Where does the string "payment" occur in the records below? Copy every line that holds it.

Dataset entries:

BEGIN

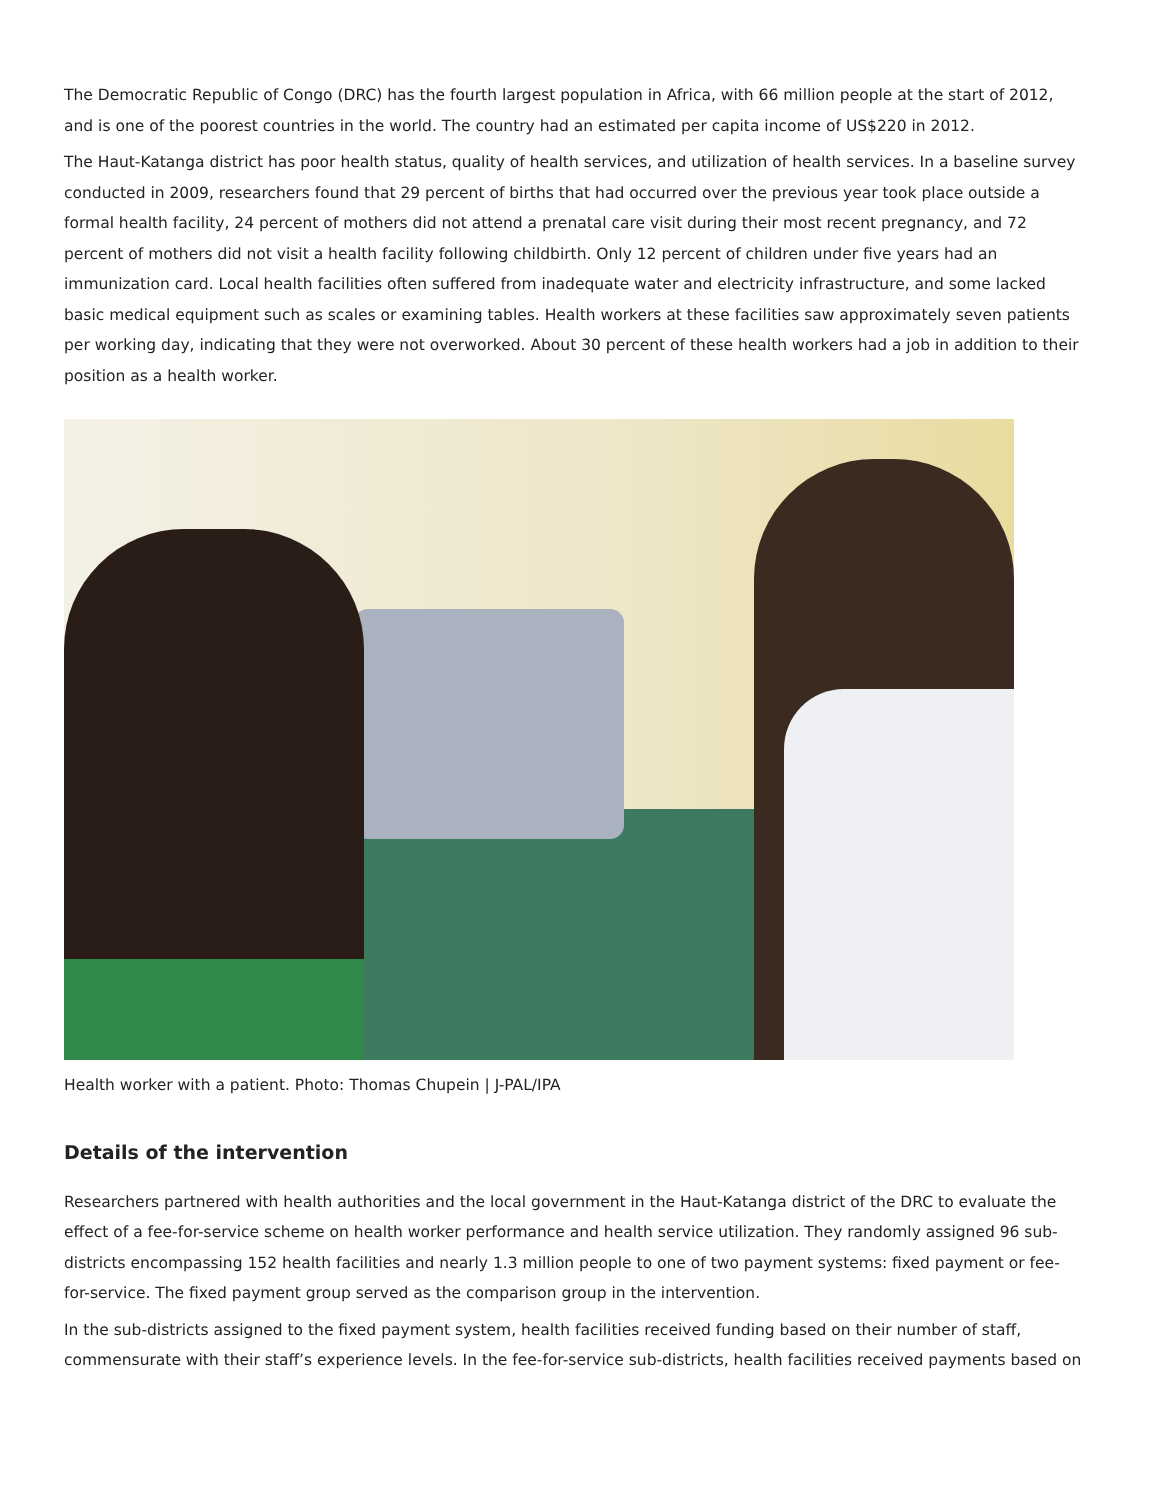The Democratic Republic of Congo (DRC) has the fourth largest population in Africa, with 66 million people at the start of 2012, and is one of the poorest countries in the world. The country had an estimated per capita income of US$220 in 2012.
The Haut-Katanga district has poor health status, quality of health services, and utilization of health services. In a baseline survey conducted in 2009, researchers found that 29 percent of births that had occurred over the previous year took place outside a formal health facility, 24 percent of mothers did not attend a prenatal care visit during their most recent pregnancy, and 72 percent of mothers did not visit a health facility following childbirth. Only 12 percent of children under five years had an immunization card. Local health facilities often suffered from inadequate water and electricity infrastructure, and some lacked basic medical equipment such as scales or examining tables. Health workers at these facilities saw approximately seven patients per working day, indicating that they were not overworked. About 30 percent of these health workers had a job in addition to their position as a health worker.
Health worker with a patient. Photo: Thomas Chupein | J-PAL/IPA
Details of the intervention
Researchers partnered with health authorities and the local government in the Haut-Katanga district of the DRC to evaluate the effect of a fee-for-service scheme on health worker performance and health service utilization. They randomly assigned 96 sub-districts encompassing 152 health facilities and nearly 1.3 million people to one of two payment systems: fixed payment or fee-for-service. The fixed payment group served as the comparison group in the intervention.
In the sub-districts assigned to the fixed payment system, health facilities received funding based on their number of staff, commensurate with their staff’s experience levels. In the fee-for-service sub-districts, health facilities received payments based on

END

• EXERCISE SOLUTION:
Researchers partnered with health authorities and the local government in the Haut-Katanga district of the DRC to evaluate the effect of a fee-for-service scheme on health worker performance and health service utilization. They randomly assigned 96 sub-districts encompassing 152 health facilities and nearly 1.3 million people to one of two payment systems: fixed payment or fee-for-service. The fixed payment group served as the comparison group in the intervention.
In the sub-districts assigned to the fixed payment system, health facilities received funding based on their number of staff, commensurate with their staff’s experience levels. In the fee-for-service sub-districts, health facilities received payments based on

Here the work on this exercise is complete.